Après des manoeuvres militaires conjointes avec la Russie qui eurent lieu en octobre dernier sur le sol égyptien, après le soutien de la position russe quant à Alep au Conseil de sécurité de l’ONU, l’Egypte serait entré en guerre aux côtés de Damas rapportent des médias orientaux.  Le site Debka, proche des milieux de renseignement de l’armée israélienne. dit détenir les informations selon lesquelles des dizaines de pilotes égyptiens ont été expédiés dans une base aérienne de l’armée à Hama pour aider le gouvernement syrien dans sa lutte contre les terroristes.

« Les pilotes égyptiens volent à bord des hélicoptères russes déployés dans la base aérienne de Hama. La plupart de ces pilotes ont été entraînés, fin 2015, pour apprendre comment piloter ces hélicoptères. » Lire l’article

Aussi, le journal libanais As-Safir croit savoir que des avions de chasse égyptiens sont arrivés sur la base aérienne de Hama (Syrie). Probable, car le mois dernier, des conseillers militaires égyptiens avaient participé à des exercices conjoints sur la base aérienne T-4 à l’est de Homs.

Engagé dans un combat interne contre les Frères Musulmans, le président Abdel Fattah Al-Sissi cherche dorénavant à déployer sa politique étrangère contre les groupes islamistes armés soutenus par l’Arabie Séoudite et l’Occident, dans un renversement d’alliances suscitant l’ire de Riyad. 

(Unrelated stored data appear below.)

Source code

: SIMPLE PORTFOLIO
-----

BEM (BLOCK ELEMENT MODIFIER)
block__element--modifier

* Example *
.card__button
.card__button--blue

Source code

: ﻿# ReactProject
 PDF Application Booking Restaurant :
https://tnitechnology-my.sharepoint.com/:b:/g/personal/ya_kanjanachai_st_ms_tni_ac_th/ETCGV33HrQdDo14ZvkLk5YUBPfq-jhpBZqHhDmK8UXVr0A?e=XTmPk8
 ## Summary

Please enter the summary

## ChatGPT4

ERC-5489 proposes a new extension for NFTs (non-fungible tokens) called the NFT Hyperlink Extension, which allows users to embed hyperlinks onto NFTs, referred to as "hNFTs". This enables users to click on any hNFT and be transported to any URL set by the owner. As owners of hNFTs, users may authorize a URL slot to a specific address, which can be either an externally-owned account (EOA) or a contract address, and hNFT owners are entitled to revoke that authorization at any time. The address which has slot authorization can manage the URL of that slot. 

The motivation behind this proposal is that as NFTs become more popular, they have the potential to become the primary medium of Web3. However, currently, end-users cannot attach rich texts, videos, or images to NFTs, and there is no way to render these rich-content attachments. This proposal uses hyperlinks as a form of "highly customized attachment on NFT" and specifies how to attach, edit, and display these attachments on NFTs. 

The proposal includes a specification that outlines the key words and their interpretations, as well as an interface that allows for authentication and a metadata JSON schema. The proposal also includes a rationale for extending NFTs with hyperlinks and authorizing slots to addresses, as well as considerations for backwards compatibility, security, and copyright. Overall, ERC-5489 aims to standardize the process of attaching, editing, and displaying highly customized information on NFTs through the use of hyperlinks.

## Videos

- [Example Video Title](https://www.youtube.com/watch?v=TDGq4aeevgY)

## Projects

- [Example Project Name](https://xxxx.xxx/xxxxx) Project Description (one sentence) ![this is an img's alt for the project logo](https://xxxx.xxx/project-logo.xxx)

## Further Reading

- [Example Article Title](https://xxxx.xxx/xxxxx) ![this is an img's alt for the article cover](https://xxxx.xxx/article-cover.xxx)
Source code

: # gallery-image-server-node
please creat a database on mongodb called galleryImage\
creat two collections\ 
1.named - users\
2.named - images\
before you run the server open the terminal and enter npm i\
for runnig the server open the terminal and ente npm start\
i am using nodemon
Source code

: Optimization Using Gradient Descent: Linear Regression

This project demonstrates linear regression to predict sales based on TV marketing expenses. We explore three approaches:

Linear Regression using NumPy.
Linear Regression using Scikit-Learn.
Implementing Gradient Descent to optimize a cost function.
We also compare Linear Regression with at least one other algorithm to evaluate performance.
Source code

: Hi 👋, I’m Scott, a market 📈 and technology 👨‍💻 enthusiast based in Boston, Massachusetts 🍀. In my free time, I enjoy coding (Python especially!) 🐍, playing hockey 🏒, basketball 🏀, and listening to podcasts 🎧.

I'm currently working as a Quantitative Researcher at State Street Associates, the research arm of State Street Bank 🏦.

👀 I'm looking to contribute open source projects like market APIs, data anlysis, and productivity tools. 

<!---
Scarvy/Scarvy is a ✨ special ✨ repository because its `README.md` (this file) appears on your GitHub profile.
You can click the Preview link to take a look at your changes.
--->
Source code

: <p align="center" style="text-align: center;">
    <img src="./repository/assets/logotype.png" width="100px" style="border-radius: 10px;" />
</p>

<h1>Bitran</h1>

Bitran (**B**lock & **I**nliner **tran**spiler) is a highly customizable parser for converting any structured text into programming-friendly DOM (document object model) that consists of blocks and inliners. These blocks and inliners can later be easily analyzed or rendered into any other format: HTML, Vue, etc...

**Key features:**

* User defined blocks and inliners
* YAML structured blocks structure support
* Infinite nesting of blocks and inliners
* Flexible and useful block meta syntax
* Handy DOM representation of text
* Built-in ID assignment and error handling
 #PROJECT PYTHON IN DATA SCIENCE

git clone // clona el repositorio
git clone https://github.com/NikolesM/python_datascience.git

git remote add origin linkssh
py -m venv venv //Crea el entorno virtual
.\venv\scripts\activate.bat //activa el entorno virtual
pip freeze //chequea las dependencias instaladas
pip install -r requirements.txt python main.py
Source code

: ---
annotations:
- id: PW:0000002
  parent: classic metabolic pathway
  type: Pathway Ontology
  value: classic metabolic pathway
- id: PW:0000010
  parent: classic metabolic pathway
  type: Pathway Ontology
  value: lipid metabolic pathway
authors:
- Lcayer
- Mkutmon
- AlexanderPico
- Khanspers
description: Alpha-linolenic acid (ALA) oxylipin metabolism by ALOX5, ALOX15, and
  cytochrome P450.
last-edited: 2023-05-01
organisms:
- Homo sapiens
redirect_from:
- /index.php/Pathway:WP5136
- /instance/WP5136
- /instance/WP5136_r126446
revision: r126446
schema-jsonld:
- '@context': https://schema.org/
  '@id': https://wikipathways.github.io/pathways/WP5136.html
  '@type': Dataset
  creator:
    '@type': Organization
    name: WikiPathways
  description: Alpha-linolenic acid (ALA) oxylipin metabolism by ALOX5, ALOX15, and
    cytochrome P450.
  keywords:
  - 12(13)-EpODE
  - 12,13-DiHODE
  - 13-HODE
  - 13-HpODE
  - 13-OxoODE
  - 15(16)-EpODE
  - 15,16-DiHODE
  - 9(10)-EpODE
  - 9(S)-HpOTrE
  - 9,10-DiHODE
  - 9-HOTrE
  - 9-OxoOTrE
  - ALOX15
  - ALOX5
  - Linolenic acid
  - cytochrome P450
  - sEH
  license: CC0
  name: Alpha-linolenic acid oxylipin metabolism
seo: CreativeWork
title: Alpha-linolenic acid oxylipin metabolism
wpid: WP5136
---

Les pierres d’achoppement ne manquent pas entre les deux géants orientaux : le rejet début novembre par Le Caire de la rétrocession à l’Arabie séoudite de Tiran et Snafir, deux îles situées sur la Mer Rouge sous contrôle égyptien, le refus de l’Egypte de participer à la coalition au Yémen, son refus d’appuyer les résolutions saoudiennes à l’ONU. On peut aussi ajouter le silence approbateur du Caire quant à la loi américaine Jasta autorisant des poursuites pour terrorisme contre l’Arabie…

 Riyad vient de suspendre, jusqu’à nouvel ordre, un accord prévoyant l’approvisionnement de l’Égypte en produits pétroliers raffinés via le géant saoudien Aramco pendant 5 ans pour un montant de 23 milliards de dollars.

Tout cela mis en perspective, on comprend que le théâtre syrien est le révélateur de la nouvelle multipolarité géopolitique : l’axe Moscou-Le Caire-Damas-Téhéran versus l’axe Washington-Bruxelles-Riyad. Si l’administration Trump cesse prochainement de soutenir les rebelles salafistes dominant le Haut comité des négociations (HCN) , et si l’Armée syrienne termine la reconquête de la « Syrie utile », il est à prévoir un net décrochage de l’Arabie Séoudite dans son influence régionale.